Des effondrements de populations d’insectes ont récemment été signalés en Allemagne et à Porto Rico, où une récente étude a révélé une chute de 98 % des insectes terrestres depuis trente-cinq ans, mais l’étude montre clairement que la crise est mondiale. Les papillons et les papillons de nuit sont parmi les plus touchés.
Les abeilles ont également été gravement touchées, la moitié seulement des espèces de bourdons recensées en Oklahoma aux États-Unis en 1949 étant présentes en 2013. Le nombre de colonies d’abeilles aux États-Unis était de six millions en 1947, 3,5 millions ont disparu depuis.

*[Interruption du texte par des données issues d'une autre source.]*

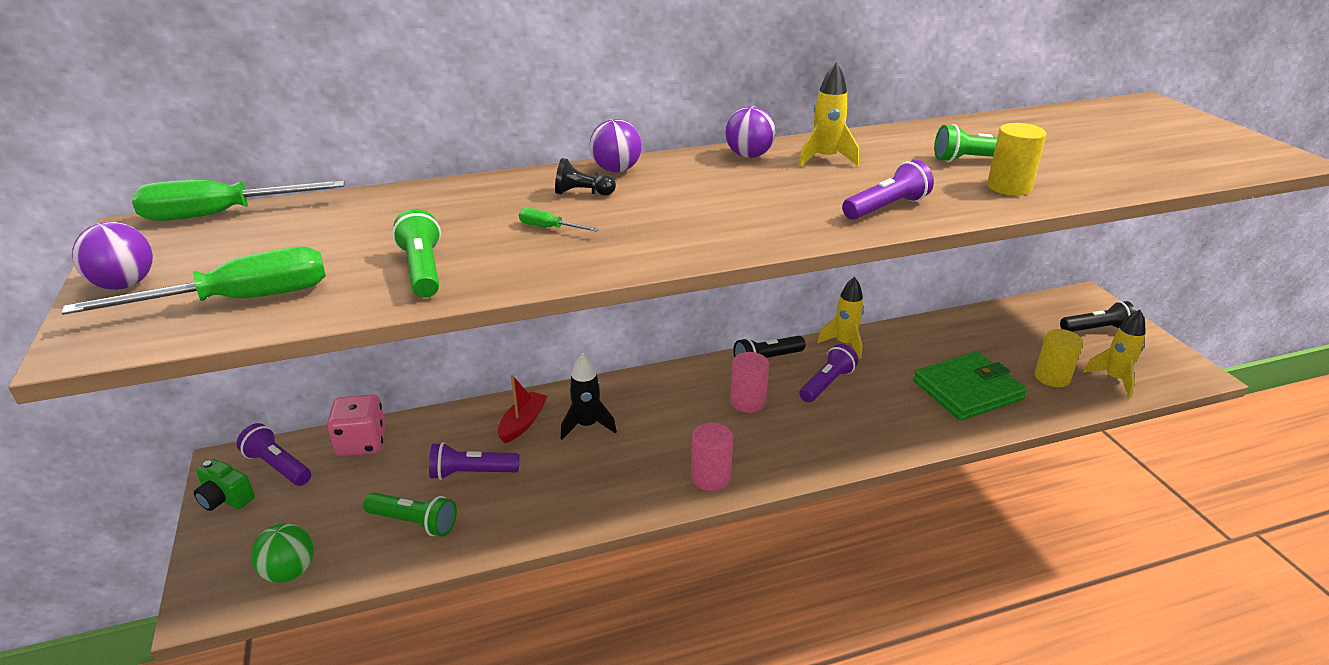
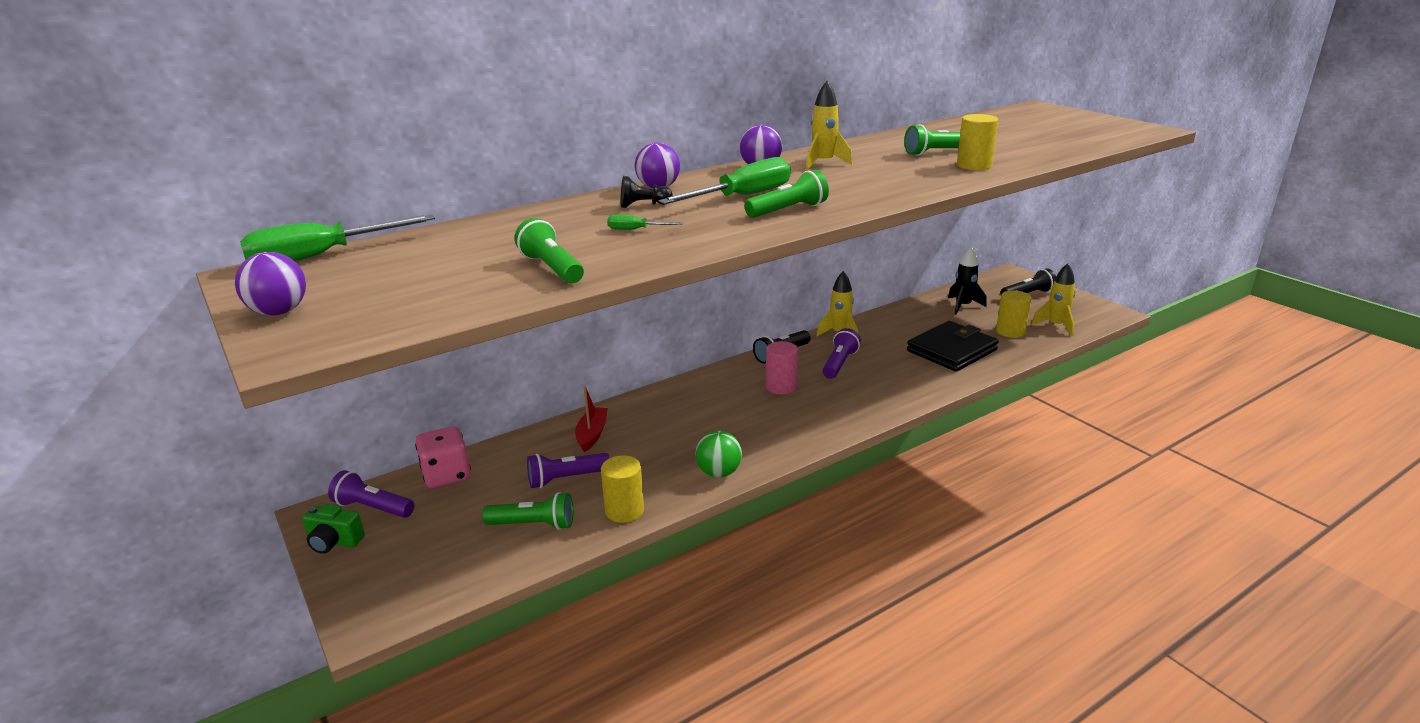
camera: 15 degrees left, 5 degrees down
green screwdriver [62,247,326,315] -> green screwdriver moved to [658,157,791,204]
green ball [251,523,314,583] -> green ball moved to [695,431,742,477]
black rocket [561,353,617,440] -> black rocket moved to [948,247,986,315]
pink cylinder [691,423,733,491] -> none
purple flashlight [842,160,934,220] -> none
green wallet [913,352,1027,421] -> black wallet [907,321,999,372]
none -> yellow cylinder [601,455,644,523]
none -> green flashlight [745,170,829,218]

Il existe plus de 350 000 espèces de coléoptères et on pense que beaucoup d’entre elles ont décliné, en particulier les dendroctones du fumier. Si on dispose de beaucoup moins d’informations sur les mouches, fourmis, pucerons, insectes boucliers et criquets, les experts affirment qu’il n’y a aucune raison de penser qu’ils s’en sortent mieux que les espèces étudiées.

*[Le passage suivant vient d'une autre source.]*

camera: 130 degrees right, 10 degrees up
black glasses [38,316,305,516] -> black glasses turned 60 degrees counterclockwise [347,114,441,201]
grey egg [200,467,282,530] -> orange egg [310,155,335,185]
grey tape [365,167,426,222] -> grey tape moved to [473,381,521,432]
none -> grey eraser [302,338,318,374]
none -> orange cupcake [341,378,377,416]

Au début du mois de mars de cette année (2019), le WWF en partenariat avec un groupe d'experts du Tyndall Centre for Climate Change de l'Université d'East Anglia établit que dans le cas d'un réchauffement du climat de 4,5 degrés, 50 % des espèces qui peuplent actuellement 35 régions identifiées comme étant particulièrement riches en biodiversité disparaîtront à l'horizon 2080 (5). Dans le cas d'un réchauffement "contenu" à 2 degrés, conformément aux accords de Paris, ce serait 25 % de ces espèces qui seraient condamnées à même échéance.
Le 27 octobre 2016, l'ONG World Wild Fund for Nature (WWF), en partenariat avec la London Zoological Society et l'ONG Global Footprint Network, publie une étude (7) qui démontre qu'en 40 ans, plus de 50 % de la population de vertébrés a disparu de la surface de la Terre.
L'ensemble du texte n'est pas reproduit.